Page images and extracted text:
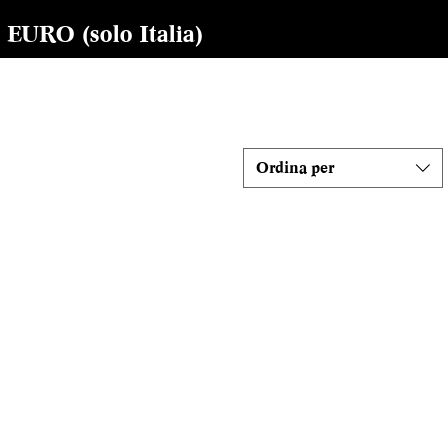
RO (solo Italia)
Ordina per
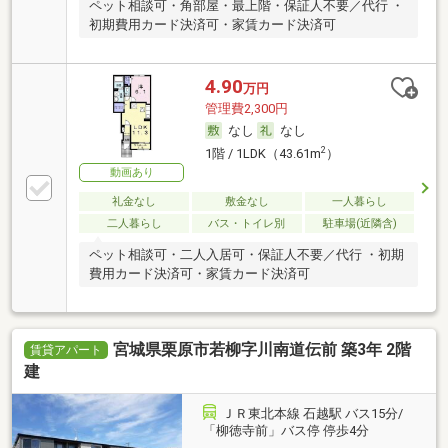
ペット相談可・角部屋・最上階・保証人不要／代行 ・
初期費用カード決済可・家賃カード決済可
4.90
万円
管理費2,300円
なし
なし
2
1階 / 1LDK（43.61m
）
動画あり
礼金なし
敷金なし
一人暮らし
二人暮らし
バス・トイレ別
駐車場(近隣含)
ペット相談可・二人入居可・保証人不要／代行 ・初期
費用カード決済可・家賃カード決済可
宮城県栗原市若柳字川南道伝前 築3年 2階
賃貸アパート
建
ＪＲ東北本線 石越駅 バス15分/
「柳徳寺前」バス停 停歩4分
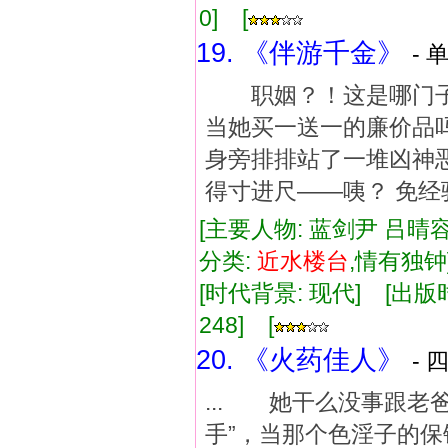
0] [
19. 《伴游千金》
- 
职姻？！这是哪门
当她买一送一的廉价品
身旁排排站了一堆凶神
得寸进尺——咦？ 免
[主要人物: 蓝剑尹 吕晴容
分类:
近水
楼台
,情有独
[时代背景: 现代] [出版时间:
248] [
20. 《火药佳人》
- 
... 她干么没事跟
手”，当那个色淫子的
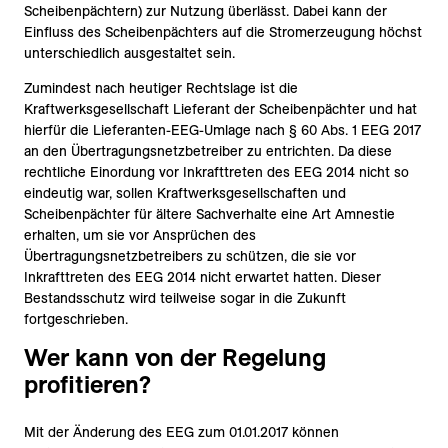
Scheibenpächtern) zur Nutzung überlässt. Dabei kann der
Einfluss des Scheibenpächters auf die Stromerzeugung höchst
unterschiedlich ausgestaltet sein.
Zumindest nach heutiger Rechtslage ist die
Kraftwerksgesellschaft Lieferant der Scheibenpächter und hat
hierfür die Lieferanten-EEG-Umlage nach § 60 Abs. 1 EEG 2017
an den Übertragungsnetzbetreiber zu entrichten. Da diese
rechtliche Einordung vor Inkrafttreten des EEG 2014 nicht so
eindeutig war, sollen Kraftwerksgesellschaften und
Scheibenpächter für ältere Sachverhalte eine Art Amnestie
erhalten, um sie vor Ansprüchen des
Übertragungsnetzbetreibers zu schützen, die sie vor
Inkrafttreten des EEG 2014 nicht erwartet hatten. Dieser
Bestandsschutz wird teilweise sogar in die Zukunft
fortgeschrieben.
Wer kann von der Regelung
profitieren?
Mit der Änderung des EEG zum 01.01.2017 können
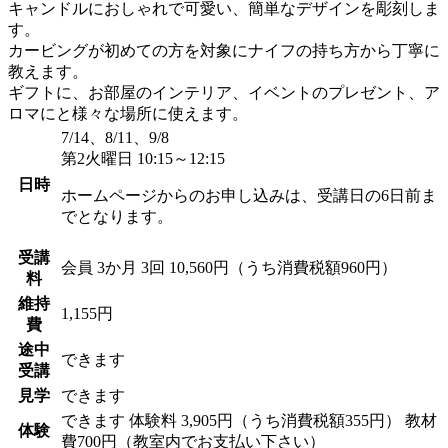
キャンドルにおしゃれで可愛い、簡単なデザインを彫刻しま
す。
カービングが初めての方を対象にナイフの持ち方から丁寧に
教えます。
ギフトに、お部屋のインテリア、イベントのプレゼント、ア
ロマにと様々な場所に使えます。
7/14、8/11、9/8
第2火曜日 10:15～12:15
日時
ホームページからのお申し込みは、受講日の6日前ま
でとなります。
受講
会員
3か月 3回 10,560円（うち消費税額960円）
料
維持
1,155円
費
途中
できます
受講
見学
できます
できます
体験料
3,905円（うち消費税額355円）
教材
体験
費700円（教室内でお支払い下さい）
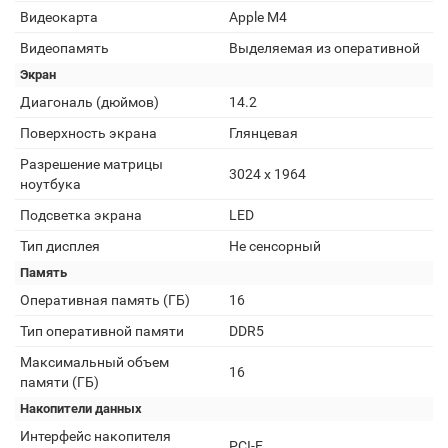
Видеокарта
Apple M4
Видеопамять
Выделяемая из оперативной
Экран
Диагональ (дюймов)
14.2
Поверхность экрана
Глянцевая
Разрешение матрицы
3024 x 1964
ноутбука
Подсветка экрана
LED
Тип дисплея
Не сенсорный
Память
Оперативная память (ГБ)
16
Тип оперативной памяти
DDR5
Максимальный объем
16
памяти (ГБ)
Накопители данных
Интерфейс накопителя
PCI-E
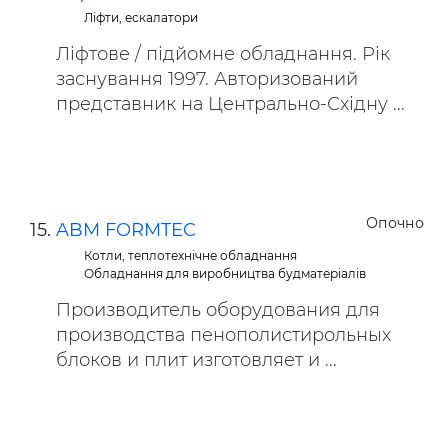
Ліфти, ескалатори
Ліфтове / підйомне обладнання. Рік
заснування 1997. Авторизований
представник на Центрально-Східну ...
Опочно
ABM FORMTEC
Котли, теплотехнічне обладнання
Обладнання для виробництва будматеріалів
Производитель оборудования для
производства пенополистирольных
блоков и плит изготовляет и ...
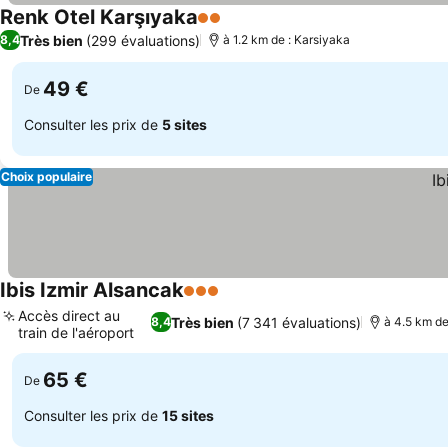
Renk Otel Karşıyaka
2 Étoiles
Consulter les prix
Très bien
(299 évaluations)
8,4
à 1.2 km de : Karsiyaka
49 €
De
Consulter les prix de
5 sites
Choix populaire
Ibis Izmir Alsancak
3 Étoiles
Consulter les prix
Accès direct au
Très bien
(7 341 évaluations)
8,4
à 4.5 km de
train de l'aéroport
Consulter les prix
65 €
De
Consulter les prix de
15 sites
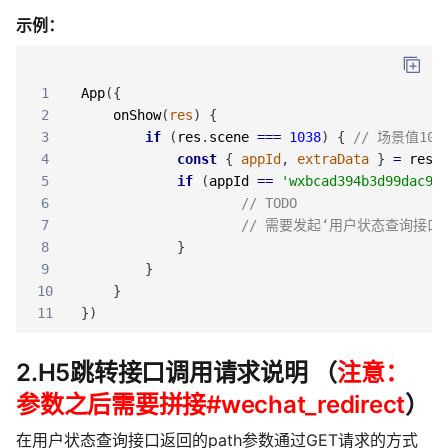
示例：
1
App
(
{
2
onShow
(
res
)
{
3
if
(
res
.
scene
===
1038
)
{
// 场景值1
4
const
{
appId
,
extraData
}
=
res
.
5
if
(
appId
==
'wxbcad394b3d99dac9'
6
// TODO
7
// 需要发起‘用户状态查询接口
8
}
9
}
10
}
11
}
)
2.H5跳转接口调用请求说明 （
注意：
参数之后需要拼接#wechat_redirect
）
在用户状态查询接口返回的path参数通过GET请求的方式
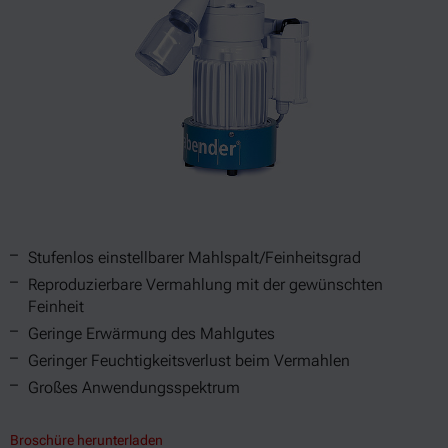
Stufenlos einstellbarer Mahlspalt/Feinheitsgrad
Reproduzierbare Vermahlung mit der gewünschten
Feinheit
Geringe Erwärmung des Mahlgutes
Geringer Feuchtigkeitsverlust beim Vermahlen
Großes Anwendungsspektrum
Broschüre herunterladen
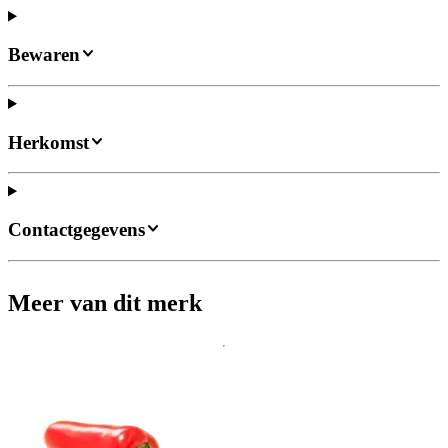
Bewaren
Herkomst
Contactgegevens
Meer van dit merk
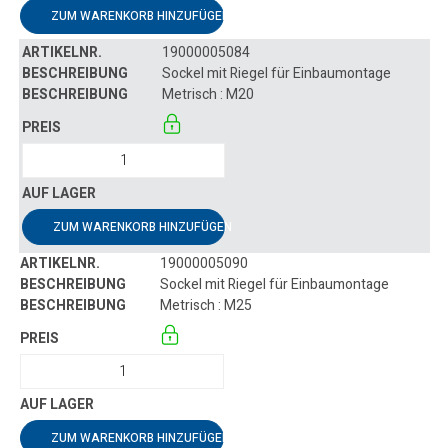
ZUM WARENKORB HINZUFÜGEN
19000005084
Sockel mit Riegel für Einbaumontage
Metrisch : M20
ZUM WARENKORB HINZUFÜGEN
19000005090
Sockel mit Riegel für Einbaumontage
Metrisch : M25
ZUM WARENKORB HINZUFÜGEN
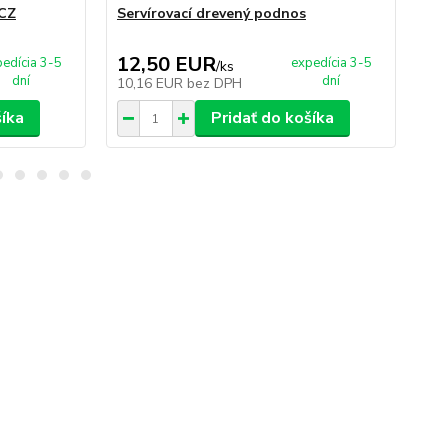
 CZ
Servírovací drevený podnos
Se
ks
12,50 EUR
5
edícia 3-5
expedícia 3-5
/
ks
dní
dní
10,16 EUR
bez DPH
48
šíka
Pridať do košíka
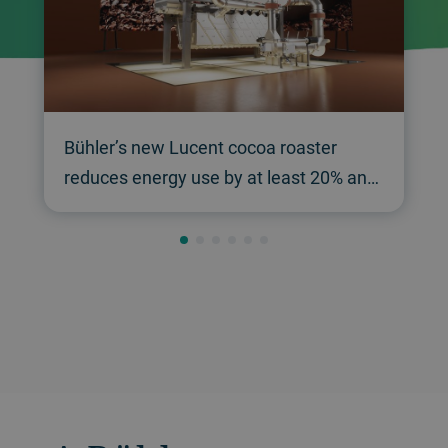
Bühler’s new Lucent cocoa roaster
reduces energy use by at least 20% and
raises throughput by 20%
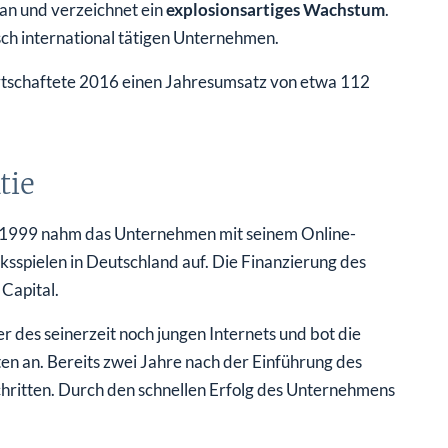
 an und verzeichnet ein
explosionsartiges Wachstum
.
sch international tätigen Unternehmen.
rtschaftete 2016 einen Jahresumsatz von etwa 112
tie
1999 nahm das Unternehmen mit seinem Online-
cksspielen in Deutschland auf. Die Finanzierung des
 Capital.
 des seinerzeit noch jungen Internets und bot die
n an. Bereits zwei Jahre nach der Einführung des
hritten. Durch den schnellen Erfolg des Unternehmens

» **What this task involves**: Type out the data above again exactly as written, minus the images.

» **Your solution**:
RO (solo Italia)
Ordina per
ペット相談可・角部屋・最上階・保証人不要／代行 ・
初期費用カード決済可・家賃カード決済可
4.90
万円
管理費2,300円
なし
なし
2
1階 / 1LDK（43.61m
）
動画あり
礼金なし
敷金なし
一人暮らし
二人暮らし
バス・トイレ別
駐車場(近隣含)
ペット相談可・二人入居可・保証人不要／代行 ・初期
費用カード決済可・家賃カード決済可
宮城県栗原市若柳字川南道伝前 築3年 2階
賃貸アパート
建
ＪＲ東北本線 石越駅 バス15分/
「柳徳寺前」バス停 停歩4分
0] [
19. 《伴游千金》
- 
职姻？！这是哪门
当她买一送一的廉价品
身旁排排站了一堆凶神
得寸进尺——咦？ 免
[主要人物: 蓝剑尹 吕晴容
分类:
近水
楼台
,情有独
[时代背景: 现代] [出版时间:
248] [
20. 《火药佳人》
- 
... 她干么没事跟
手”，当那个色淫子的
Scheibenpächtern) zur Nutzung überlässt. Dabei kann der
Einfluss des Scheibenpächters auf die Stromerzeugung höchst
unterschiedlich ausgestaltet sein.
Zumindest nach heutiger Rechtslage ist die
Kraftwerksgesellschaft Lieferant der Scheibenpächter und hat
hierfür die Lieferanten-EEG-Umlage nach § 60 Abs. 1 EEG 2017
an den Übertragungsnetzbetreiber zu entrichten. Da diese
rechtliche Einordung vor Inkrafttreten des EEG 2014 nicht so
eindeutig war, sollen Kraftwerksgesellschaften und
Scheibenpächter für ältere Sachverhalte eine Art Amnestie
erhalten, um sie vor Ansprüchen des
Übertragungsnetzbetreibers zu schützen, die sie vor
Inkrafttreten des EEG 2014 nicht erwartet hatten. Dieser
Bestandsschutz wird teilweise sogar in die Zukunft
fortgeschrieben.
Wer kann von der Regelung
profitieren?
Mit der Änderung des EEG zum 01.01.2017 können
キャンドルにおしゃれで可愛い、簡単なデザインを彫刻しま
す。
カービングが初めての方を対象にナイフの持ち方から丁寧に
教えます。
ギフトに、お部屋のインテリア、イベントのプレゼント、ア
ロマにと様々な場所に使えます。
7/14、8/11、9/8
第2火曜日 10:15～12:15
日時
ホームページからのお申し込みは、受講日の6日前ま
でとなります。
受講
会員
3か月 3回 10,560円（うち消費税額960円）
料
維持
1,155円
費
途中
できます
受講
見学
できます
できます
体験料
3,905円（うち消費税額355円）
教材
体験
費700円（教室内でお支払い下さい）
Видеокарта
Apple M4
Видеопамять
Выделяемая из оперативной
Экран
Диагональ (дюймов)
14.2
Поверхность экрана
Глянцевая
Разрешение матрицы
3024 x 1964
ноутбука
Подсветка экрана
LED
Тип дисплея
Не сенсорный
Память
Оперативная память (ГБ)
16
Тип оперативной памяти
DDR5
Максимальный объем
16
памяти (ГБ)
Накопители данных
Интерфейс накопителя
PCI-E
Ліфти, ескалатори
Ліфтове / підйомне обладнання. Рік
заснування 1997. Авторизований
представник на Центрально-Східну ...
Опочно
ABM FORMTEC
Котли, теплотехнічне обладнання
Обладнання для виробництва будматеріалів
Производитель оборудования для
производства пенополистирольных
блоков и плит изготовляет и ...
Renk Otel Karşıyaka
2 Étoiles
Consulter les prix
Très bien
(299 évaluations)
8,4
à 1.2 km de : Karsiyaka
49 €
De
Consulter les prix de
5 sites
Choix populaire
Ibis Izmir Alsancak
3 Étoiles
Consulter les prix
Accès direct au
Très bien
(7 341 évaluations)
8,4
à 4.5 km de
train de l'aéroport
Consulter les prix
65 €
De
Consulter les prix de
15 sites
示例：
1
App
(
{
2
onShow
(
res
)
{
3
if
(
res
.
scene
===
1038
)
{
// 场景值1
4
const
{
appId
,
extraData
}
=
res
.
5
if
(
appId
==
'wxbcad394b3d99dac9'
6
// TODO
7
// 需要发起‘用户状态查询接口
8
}
9
}
10
}
11
}
)
2.H5跳转接口调用请求说明 （
注意：
参数之后需要拼接#wechat_redirect
）
在用户状态查询接口返回的path参数通过GET请求的方式
Stufenlos einstellbarer Mahlspalt/Feinheitsgrad
Reproduzierbare Vermahlung mit der gewünschten
Feinheit
Geringe Erwärmung des Mahlgutes
Geringer Feuchtigkeitsverlust beim Vermahlen
Großes Anwendungsspektrum
Broschüre herunterladen
Bewaren
Herkomst
Contactgegevens
Meer van dit merk
ZUM WARENKORB HINZUFÜGEN
19000005084
Sockel mit Riegel für Einbaumontage
Metrisch : M20
ZUM WARENKORB HINZUFÜGEN
19000005090
Sockel mit Riegel für Einbaumontage
Metrisch : M25
ZUM WARENKORB HINZUFÜGEN
 CZ
Servírovací drevený podnos
Se
ks
12,50 EUR
5
edícia 3-5
expedícia 3-5
/
ks
dní
dní
10,16 EUR
bez DPH
48
šíka
Pridať do košíka
Bühler’s new Lucent cocoa roaster
reduces energy use by at least 20% and
raises throughput by 20%
 an und verzeichnet ein
explosionsartiges Wachstum
.
sch international tätigen Unternehmen.
rtschaftete 2016 einen Jahresumsatz von etwa 112
tie
1999 nahm das Unternehmen mit seinem Online-
cksspielen in Deutschland auf. Die Finanzierung des
 Capital.
 des seinerzeit noch jungen Internets und bot die
n an. Bereits zwei Jahre nach der Einführung des
hritten. Durch den schnellen Erfolg des Unternehmens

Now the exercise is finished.